§ WHAT YOU ARE ASKED TO DO:
Could you print all the entries below exactly as they appear, omitting the pictures?
____ THE INPUT
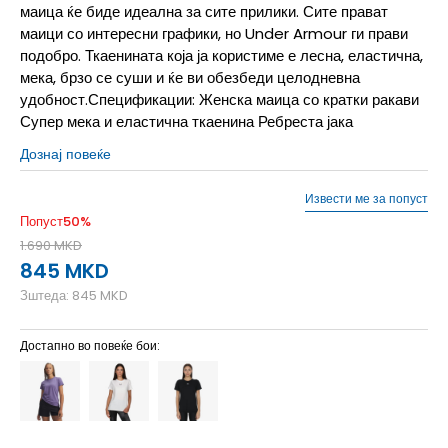
маица ќе биде идеална за сите прилики. Сите прават
маици со интересни графики, но Under Armour ги прави
подобро. Ткаенината која ја користиме е лесна, еластична,
мека, брзо се суши и ќе ви обезбеди целодневна
удобност.Спецификации: Женска маица со кратки ракави
Супер мека и еластична ткаенина Ребреста јака
Дознај повеќе
Извести ме за попуст
Попуст
50
%
1.690
MKD
845
MKD
Зштеда:
845
MKD
Достапно во повеќе бои:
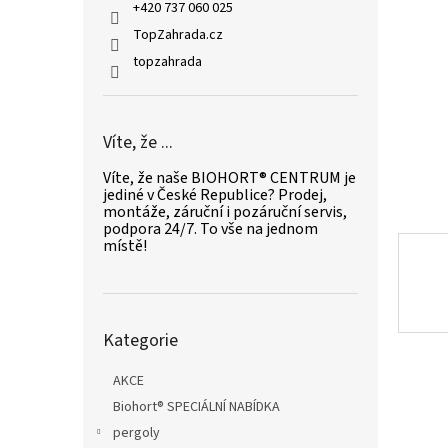
n
+420 737 060 025
e
TopZahrada.cz
l
topzahrada
Víte, že ...
Víte, že naše BIOHORT® CENTRUM je
jediné v České Republice? Prodej,
montáže, záruční i pozáruční servis,
podpora 24/7. To vše na jednom
místě!
Přeskočit
Kategorie
kategorie
AKCE
Biohort® SPECIÁLNÍ NABÍDKA
pergoly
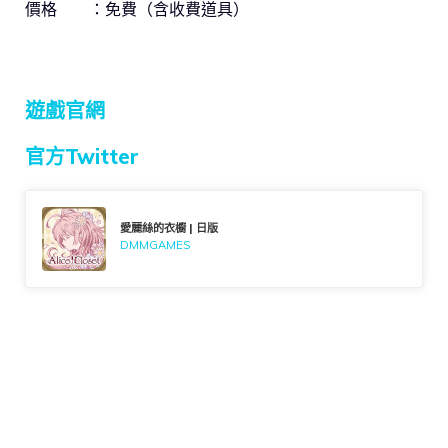
價格 ：免費（含收費道具）
遊戲官網
官方Twitter
愛麗絲的衣櫥 | 日版
DMMGAMES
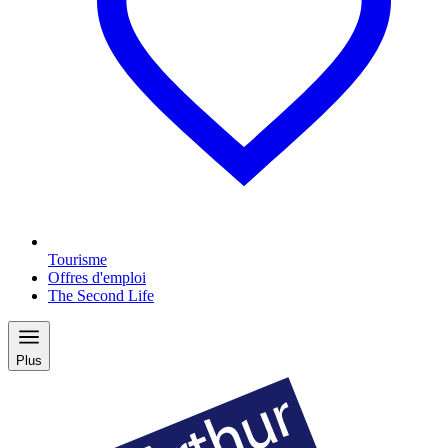
Tourisme
Offres d'emploi
The Second Life
Plus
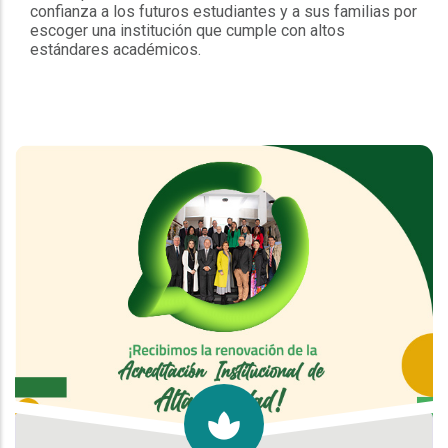
confianza a los futuros estudiantes y a sus familias por
escoger una institución que cumple con altos
estándares académicos.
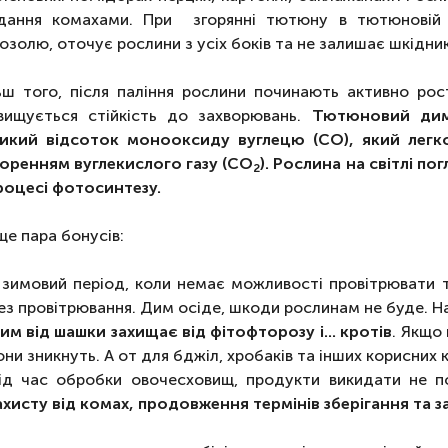
дання комахами. При згорянні тютюну в тютюновій ш
озолю, оточує рослини з усіх боків та не залишає шкідни
ьш того, після паління рослини починають активно рос
вищується стійкість до захворювань.
Тютюновий дим,
икий відсоток монооксиду вуглецю (СО), який лег
оренням вуглекислого газу (СО
). Рослина на світлі по
2
роцесі фотосинтезу.
ще пара бонусів:
 зимовий період, коли немає можливості провітрювати
ез провітрювання. Дим осіде, шкоди рослинам не буде. Н
им від шашки захищає від фітофторозу і... кротів
. Якщо
они зникнуть. А от для бджіл, хробаків та інших корисних 
ід час обробки овочесховищ, продукти викидати не п
ахисту від комах, продовження термінів зберігання та 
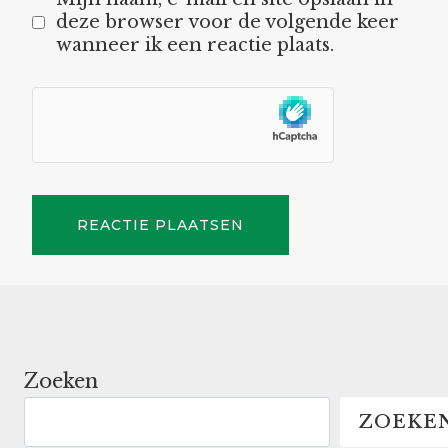
deze browser voor de volgende keer
wanneer ik een reactie plaats.
Zoeken
ZOEKE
________
§ EXERCISE RESULT:
маица ќе биде идеална за сите прилики. Сите прават
маици со интересни графики, но Under Armour ги прави
подобро. Ткаенината која ја користиме е лесна, еластична,
мека, брзо се суши и ќе ви обезбеди целодневна
удобност.Спецификации: Женска маица со кратки ракави
Супер мека и еластична ткаенина Ребреста јака
Дознај повеќе
Извести ме за попуст
Попуст
50
%
1.690
MKD
845
MKD
Зштеда:
845
MKD
Достапно во повеќе бои:
n
+420 737 060 025
e
TopZahrada.cz
l
topzahrada
Víte, že ...
Víte, že naše BIOHORT® CENTRUM je
jediné v České Republice? Prodej,
montáže, záruční i pozáruční servis,
podpora 24/7. To vše na jednom
místě!
Přeskočit
Kategorie
kategorie
AKCE
Biohort® SPECIÁLNÍ NABÍDKA
pergoly
價格 ：免費（含收費道具）
遊戲官網
官方Twitter
愛麗絲的衣櫥 | 日版
DMMGAMES
Tourisme
Offres d'emploi
The Second Life
Plus
confianza a los futuros estudiantes y a sus familias por
escoger una institución que cumple con altos
estándares académicos.
дання комахами. При згорянні тютюну в тютюновій ш
озолю, оточує рослини з усіх боків та не залишає шкідни
ьш того, після паління рослини починають активно рос
вищується стійкість до захворювань.
Тютюновий дим,
икий відсоток монооксиду вуглецю (СО), який лег
оренням вуглекислого газу (СО
). Рослина на світлі по
2
роцесі фотосинтезу.
ще пара бонусів:
 зимовий період, коли немає можливості провітрювати
ез провітрювання. Дим осіде, шкоди рослинам не буде. Н
им від шашки захищає від фітофторозу і... кротів
. Якщо
они зникнуть. А от для бджіл, хробаків та інших корисних 
ід час обробки овочесховищ, продукти викидати не п
ахисту від комах, продовження термінів зберігання та 
deze browser voor de volgende keer
wanneer ik een reactie plaats.
Zoeken
ZOEKE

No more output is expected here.